→ Action item A
In the retinal thickness text, what HbA1c level divides group A1 from group A2?
→ Action item B
Please continue the text on retinal thickness in diabetes from its final sentence.

→ Text block
----------------
3.2. Factors Affecting the Thickness of the Retina. The duration of diabetes is a major factor that influences the progression of DR. In this study, the thickness of temporal areas showed a trend towards thinning with an increased duration of diabetes (r = -0.07, -0.20), but the differences were not statistically significant (p > 0.05).

The HbA1c level was another important factor affecting DR. To further explore the potential effect of HbA1c levels on retinal thickness, we divided the patients in group A into 2 subgroups according to their HbA1c levels. Group A1 ([G.sub.A1]) included subjects with an HbA1c level [less than or equal to] 8.7%, and group 2 ([G.sub.A2]) included subjects with an HbA1c level > 8.7%. After correction for age and sex, the Pearson correlation analysis revealed that only the temporal perifoveal thickness exhibited a negative correlation with HbA1c level (r = -0.31, p = 0.04), thus indicating that an increased HbA1c level contributed to decreased retinal thickness (Table 3).

4. Discussion

In this study, we examined retinal thickness in normal and type 2 diabetic individuals with no DR using SD-OCT and analyzed possible factors affecting retinal thickness. Our results indicated that thicknesses in the foveal and temporal (parafovea and perifovea) areas were significantly decreased in diabetic individuals with no visible sign of DR compared with normal controls. A thinning of the retina in the temporal perifovea area was associated with an increased HbA1c level (>8.7%).
----------------
Saved entries
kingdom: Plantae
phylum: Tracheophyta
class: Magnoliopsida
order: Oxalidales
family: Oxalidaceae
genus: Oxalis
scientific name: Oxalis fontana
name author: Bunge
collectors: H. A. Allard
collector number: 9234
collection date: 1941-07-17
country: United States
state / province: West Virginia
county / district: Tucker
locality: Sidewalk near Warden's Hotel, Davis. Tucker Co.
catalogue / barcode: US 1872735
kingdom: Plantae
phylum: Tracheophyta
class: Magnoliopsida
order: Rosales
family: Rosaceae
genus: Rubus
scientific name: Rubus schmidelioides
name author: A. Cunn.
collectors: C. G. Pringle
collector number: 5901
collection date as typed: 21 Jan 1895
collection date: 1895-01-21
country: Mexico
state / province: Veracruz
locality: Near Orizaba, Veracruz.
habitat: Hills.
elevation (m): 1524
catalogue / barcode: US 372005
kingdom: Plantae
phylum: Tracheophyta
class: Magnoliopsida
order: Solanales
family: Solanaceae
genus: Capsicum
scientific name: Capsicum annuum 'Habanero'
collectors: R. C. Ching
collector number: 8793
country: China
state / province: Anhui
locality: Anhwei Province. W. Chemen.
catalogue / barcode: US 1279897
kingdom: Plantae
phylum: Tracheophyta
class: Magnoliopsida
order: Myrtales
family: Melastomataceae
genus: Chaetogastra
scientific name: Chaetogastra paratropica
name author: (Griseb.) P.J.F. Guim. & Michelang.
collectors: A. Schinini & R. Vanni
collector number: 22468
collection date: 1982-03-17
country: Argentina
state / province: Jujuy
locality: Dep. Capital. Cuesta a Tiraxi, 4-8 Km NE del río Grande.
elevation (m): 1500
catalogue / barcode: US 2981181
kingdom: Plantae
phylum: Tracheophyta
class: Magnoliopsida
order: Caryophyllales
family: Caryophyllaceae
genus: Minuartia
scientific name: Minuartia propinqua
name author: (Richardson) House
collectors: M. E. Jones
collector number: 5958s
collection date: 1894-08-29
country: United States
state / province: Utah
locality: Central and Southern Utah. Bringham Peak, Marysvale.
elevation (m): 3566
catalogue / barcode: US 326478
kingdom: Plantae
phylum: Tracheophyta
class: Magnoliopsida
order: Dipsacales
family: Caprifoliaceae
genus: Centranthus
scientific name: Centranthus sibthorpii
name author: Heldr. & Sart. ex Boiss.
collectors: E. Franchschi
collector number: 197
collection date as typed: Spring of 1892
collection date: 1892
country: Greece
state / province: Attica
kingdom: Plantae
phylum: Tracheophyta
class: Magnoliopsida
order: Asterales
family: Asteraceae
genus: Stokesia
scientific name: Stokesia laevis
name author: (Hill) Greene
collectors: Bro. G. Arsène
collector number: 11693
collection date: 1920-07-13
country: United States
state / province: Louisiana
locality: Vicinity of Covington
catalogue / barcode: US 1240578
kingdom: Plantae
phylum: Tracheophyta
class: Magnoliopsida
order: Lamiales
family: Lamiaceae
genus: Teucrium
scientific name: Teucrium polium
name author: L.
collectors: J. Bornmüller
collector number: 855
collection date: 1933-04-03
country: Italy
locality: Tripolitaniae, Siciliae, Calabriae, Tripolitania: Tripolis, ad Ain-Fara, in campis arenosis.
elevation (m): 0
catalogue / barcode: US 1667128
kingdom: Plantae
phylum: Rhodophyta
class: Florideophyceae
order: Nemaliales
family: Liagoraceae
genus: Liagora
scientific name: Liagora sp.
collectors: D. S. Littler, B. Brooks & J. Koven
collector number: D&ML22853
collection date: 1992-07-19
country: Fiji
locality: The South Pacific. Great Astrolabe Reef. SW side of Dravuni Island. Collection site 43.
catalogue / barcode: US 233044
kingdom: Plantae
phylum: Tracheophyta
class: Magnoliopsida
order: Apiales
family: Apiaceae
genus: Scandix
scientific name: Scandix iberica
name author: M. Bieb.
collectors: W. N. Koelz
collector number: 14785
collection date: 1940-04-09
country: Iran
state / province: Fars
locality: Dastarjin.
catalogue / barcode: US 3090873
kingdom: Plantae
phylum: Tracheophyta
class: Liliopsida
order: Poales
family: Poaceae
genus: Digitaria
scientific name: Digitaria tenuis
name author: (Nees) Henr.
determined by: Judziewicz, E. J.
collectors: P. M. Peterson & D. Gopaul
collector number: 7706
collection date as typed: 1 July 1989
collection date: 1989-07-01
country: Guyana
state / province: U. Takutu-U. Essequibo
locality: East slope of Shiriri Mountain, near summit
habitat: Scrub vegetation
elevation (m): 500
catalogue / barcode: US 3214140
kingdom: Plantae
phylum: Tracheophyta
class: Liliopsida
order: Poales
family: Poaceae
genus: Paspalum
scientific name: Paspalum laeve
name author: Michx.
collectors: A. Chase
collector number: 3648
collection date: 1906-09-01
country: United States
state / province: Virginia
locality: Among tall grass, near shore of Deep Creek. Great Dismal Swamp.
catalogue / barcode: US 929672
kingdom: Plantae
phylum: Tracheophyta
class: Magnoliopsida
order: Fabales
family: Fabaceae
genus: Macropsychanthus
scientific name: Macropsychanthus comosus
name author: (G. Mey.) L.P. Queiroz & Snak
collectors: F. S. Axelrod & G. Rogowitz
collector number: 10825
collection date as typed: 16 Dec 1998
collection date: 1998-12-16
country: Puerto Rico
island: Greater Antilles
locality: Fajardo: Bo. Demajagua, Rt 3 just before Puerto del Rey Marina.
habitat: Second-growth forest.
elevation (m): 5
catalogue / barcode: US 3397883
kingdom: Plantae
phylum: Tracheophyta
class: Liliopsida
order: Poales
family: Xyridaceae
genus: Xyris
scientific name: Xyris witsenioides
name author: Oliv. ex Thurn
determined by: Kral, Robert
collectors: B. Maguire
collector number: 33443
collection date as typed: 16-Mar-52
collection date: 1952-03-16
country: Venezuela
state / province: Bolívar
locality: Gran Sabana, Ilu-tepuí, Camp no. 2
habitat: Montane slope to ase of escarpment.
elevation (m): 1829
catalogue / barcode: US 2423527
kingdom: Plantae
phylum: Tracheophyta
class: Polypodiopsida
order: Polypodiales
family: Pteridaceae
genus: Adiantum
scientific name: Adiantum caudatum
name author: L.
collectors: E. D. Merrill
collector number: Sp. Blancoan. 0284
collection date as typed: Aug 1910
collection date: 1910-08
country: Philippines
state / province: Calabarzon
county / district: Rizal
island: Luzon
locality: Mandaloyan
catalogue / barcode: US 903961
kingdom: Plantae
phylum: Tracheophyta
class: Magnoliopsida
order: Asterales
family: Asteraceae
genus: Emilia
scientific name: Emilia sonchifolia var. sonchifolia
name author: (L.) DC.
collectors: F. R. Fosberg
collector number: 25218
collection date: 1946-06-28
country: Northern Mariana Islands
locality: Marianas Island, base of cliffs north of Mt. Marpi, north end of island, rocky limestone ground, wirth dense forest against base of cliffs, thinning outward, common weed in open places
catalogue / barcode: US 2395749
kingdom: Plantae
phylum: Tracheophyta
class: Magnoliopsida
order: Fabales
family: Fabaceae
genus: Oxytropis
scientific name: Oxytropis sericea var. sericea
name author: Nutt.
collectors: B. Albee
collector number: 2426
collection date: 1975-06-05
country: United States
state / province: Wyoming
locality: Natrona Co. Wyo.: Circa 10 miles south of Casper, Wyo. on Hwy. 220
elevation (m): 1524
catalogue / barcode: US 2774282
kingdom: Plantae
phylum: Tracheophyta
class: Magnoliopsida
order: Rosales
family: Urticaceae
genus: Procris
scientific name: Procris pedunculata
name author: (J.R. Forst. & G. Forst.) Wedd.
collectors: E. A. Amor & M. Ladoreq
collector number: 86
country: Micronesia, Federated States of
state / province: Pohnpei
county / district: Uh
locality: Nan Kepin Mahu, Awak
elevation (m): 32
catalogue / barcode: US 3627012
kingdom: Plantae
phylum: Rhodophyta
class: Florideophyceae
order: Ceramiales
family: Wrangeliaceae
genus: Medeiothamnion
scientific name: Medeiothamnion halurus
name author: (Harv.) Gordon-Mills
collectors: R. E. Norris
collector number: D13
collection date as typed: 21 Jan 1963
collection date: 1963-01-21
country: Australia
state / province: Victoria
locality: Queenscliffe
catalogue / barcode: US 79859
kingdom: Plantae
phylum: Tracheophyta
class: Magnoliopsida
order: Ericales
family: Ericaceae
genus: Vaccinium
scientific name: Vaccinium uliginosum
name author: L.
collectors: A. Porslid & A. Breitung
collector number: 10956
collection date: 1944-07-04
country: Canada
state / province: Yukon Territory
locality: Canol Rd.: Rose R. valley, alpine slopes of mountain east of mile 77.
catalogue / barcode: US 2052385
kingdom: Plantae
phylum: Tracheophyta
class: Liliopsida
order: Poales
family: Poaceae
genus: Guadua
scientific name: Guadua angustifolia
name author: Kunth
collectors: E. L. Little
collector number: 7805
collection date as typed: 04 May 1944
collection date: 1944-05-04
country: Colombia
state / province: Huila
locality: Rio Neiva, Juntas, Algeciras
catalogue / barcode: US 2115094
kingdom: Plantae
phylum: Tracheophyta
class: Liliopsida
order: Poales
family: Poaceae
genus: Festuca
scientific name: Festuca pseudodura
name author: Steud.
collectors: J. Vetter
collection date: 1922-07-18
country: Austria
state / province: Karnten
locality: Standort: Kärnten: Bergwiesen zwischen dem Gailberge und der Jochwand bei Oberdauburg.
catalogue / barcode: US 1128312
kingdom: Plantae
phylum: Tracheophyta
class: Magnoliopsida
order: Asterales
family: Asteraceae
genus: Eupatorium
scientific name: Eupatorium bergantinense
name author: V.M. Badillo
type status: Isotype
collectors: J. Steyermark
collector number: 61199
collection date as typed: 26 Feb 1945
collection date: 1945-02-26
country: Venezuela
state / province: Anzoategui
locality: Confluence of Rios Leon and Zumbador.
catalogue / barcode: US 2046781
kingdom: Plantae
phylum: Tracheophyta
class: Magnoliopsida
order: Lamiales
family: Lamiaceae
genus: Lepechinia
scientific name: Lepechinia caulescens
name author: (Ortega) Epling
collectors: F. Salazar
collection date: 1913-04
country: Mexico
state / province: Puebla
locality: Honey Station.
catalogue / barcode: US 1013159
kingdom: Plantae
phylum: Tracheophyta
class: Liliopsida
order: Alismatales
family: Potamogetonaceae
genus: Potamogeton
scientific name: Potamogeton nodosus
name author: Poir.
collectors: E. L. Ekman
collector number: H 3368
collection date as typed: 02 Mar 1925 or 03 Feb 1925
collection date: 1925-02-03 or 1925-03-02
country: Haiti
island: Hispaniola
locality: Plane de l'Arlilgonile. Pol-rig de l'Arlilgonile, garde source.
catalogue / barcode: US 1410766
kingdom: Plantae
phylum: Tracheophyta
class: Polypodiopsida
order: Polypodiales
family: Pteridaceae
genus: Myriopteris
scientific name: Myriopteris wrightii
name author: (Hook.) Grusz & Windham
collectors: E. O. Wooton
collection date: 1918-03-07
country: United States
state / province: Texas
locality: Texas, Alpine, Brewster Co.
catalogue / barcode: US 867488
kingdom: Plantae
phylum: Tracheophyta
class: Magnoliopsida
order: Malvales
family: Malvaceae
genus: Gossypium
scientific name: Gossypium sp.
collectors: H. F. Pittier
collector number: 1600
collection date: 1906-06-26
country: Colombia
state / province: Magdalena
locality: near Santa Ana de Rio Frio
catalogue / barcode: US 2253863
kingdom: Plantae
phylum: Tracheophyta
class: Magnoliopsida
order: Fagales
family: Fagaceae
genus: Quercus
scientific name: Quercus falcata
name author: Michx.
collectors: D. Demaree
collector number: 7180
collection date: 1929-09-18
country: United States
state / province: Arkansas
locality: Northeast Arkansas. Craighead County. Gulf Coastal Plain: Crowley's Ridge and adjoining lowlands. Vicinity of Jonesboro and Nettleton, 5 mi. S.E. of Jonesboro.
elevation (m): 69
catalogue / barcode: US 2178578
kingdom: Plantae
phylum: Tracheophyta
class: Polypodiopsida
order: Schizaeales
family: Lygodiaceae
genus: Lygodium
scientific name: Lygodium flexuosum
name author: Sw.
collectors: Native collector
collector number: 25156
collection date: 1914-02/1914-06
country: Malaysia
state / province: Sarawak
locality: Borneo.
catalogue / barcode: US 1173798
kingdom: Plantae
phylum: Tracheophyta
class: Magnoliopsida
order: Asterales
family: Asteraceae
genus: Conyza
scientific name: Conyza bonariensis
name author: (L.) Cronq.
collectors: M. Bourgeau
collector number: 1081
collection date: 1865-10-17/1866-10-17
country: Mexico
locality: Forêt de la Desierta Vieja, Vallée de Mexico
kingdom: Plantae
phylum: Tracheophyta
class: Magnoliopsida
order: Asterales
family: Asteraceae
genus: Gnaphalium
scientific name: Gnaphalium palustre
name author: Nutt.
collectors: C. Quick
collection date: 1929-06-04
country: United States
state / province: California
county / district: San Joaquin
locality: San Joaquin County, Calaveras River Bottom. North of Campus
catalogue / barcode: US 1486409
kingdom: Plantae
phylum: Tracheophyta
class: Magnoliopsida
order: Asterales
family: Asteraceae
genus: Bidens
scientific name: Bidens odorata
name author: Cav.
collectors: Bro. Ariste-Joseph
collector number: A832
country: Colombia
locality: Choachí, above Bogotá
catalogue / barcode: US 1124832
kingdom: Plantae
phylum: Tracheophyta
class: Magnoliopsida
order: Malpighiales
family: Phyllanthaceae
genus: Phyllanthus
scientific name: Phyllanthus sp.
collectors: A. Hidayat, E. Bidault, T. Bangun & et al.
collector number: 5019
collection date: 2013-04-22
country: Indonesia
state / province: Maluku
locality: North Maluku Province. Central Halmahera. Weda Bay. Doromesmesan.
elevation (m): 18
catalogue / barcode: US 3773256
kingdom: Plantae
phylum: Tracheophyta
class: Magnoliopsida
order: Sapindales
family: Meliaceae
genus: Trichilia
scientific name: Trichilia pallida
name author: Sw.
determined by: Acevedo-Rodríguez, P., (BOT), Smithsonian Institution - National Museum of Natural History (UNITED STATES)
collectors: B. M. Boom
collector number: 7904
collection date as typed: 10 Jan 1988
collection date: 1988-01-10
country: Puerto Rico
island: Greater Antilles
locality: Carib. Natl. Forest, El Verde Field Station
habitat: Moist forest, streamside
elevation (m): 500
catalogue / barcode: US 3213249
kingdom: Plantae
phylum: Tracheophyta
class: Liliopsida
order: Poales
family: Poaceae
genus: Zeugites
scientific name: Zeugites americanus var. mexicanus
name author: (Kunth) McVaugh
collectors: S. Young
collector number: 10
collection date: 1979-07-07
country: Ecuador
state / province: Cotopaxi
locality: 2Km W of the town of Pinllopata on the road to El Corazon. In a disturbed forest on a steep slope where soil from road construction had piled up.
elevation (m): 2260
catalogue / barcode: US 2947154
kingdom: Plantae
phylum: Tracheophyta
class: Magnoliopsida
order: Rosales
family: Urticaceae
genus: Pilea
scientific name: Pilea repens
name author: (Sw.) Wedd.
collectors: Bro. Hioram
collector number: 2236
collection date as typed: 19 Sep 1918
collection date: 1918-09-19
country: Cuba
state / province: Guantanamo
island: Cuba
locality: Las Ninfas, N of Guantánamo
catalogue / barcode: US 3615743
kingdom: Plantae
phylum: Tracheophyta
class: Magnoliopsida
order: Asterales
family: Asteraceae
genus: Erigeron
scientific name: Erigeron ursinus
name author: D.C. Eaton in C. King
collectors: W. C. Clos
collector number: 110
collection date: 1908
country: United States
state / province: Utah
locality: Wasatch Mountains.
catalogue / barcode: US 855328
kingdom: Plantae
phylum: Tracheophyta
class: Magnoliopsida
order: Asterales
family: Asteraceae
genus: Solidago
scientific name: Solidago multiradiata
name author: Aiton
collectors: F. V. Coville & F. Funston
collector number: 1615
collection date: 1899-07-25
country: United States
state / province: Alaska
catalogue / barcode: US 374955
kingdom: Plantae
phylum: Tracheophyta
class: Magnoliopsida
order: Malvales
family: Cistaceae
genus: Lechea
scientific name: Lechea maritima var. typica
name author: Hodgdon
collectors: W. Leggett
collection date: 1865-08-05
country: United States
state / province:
----------------
→ Answer area A
Group A1 had an HbA1c level of 8.7% or less, and group A2 had a level above 8.7%.

→ Answer area B
In humans, diabetes can be classified into insulin-dependent diabetes mellitus (type 1 diabetes mellitus, T1DM) and noninsulin-dependent diabetes mellitus (type 2 diabetes mellitus, T2DM) according to pathogenesis [13]. Although the pathomechanism and prevalence populations of two types are totally different, retinal thickness and structure between T1DM and T2DM did not observe statistically significant difference after controlling for age, sex, duration of diabetes, and HbA1c levels. Generally speaking, T1DM has a prolonged course while T2DM is slightly older. Therefore, the potentially confounding effect of these variables may assess retinal thickness [14]. In our research, all patients were T2DM.

Changes in retinal thickness caused by diabetes are not fully understood. Previous studies have found decreased retinal thickness in diabetes with minimal or no DR compared with retinal thickness in nondiabetic individuals [15, 16]. In contrast, other researchers have observed a tendency towards increased retinal thicknesses in individuals with advanced DR [17, 18]. Our study provided an overall profile of retinal thickness in individuals with diabetes without detectable signs of DR. We observed that retinal thickness was commonly decreased in diabetes, especially in the foveal and temporal (parafovea and perifovea) areas. We believe that these conclusions that differ from those of the above studies may have been associated with differences in the type of diabetes or degree of DR in subjects, the scan protocols, the measuring instruments used, and the patients' age and sex. The decreased retinal thicknesses in individuals with early-stage diabetes reflected neurodegenerative changes, such as loss or degeneration of glial cells, in diabetic retinas. Srinivasan et al. have observed decreased thicknesses in the parafovea and perifovea in diabetic patients with peripheral neuropathy [19]. As the disease progressed, neurodegeneration may have caused vascular permeability, which may have led to the thickening of the retinal layers.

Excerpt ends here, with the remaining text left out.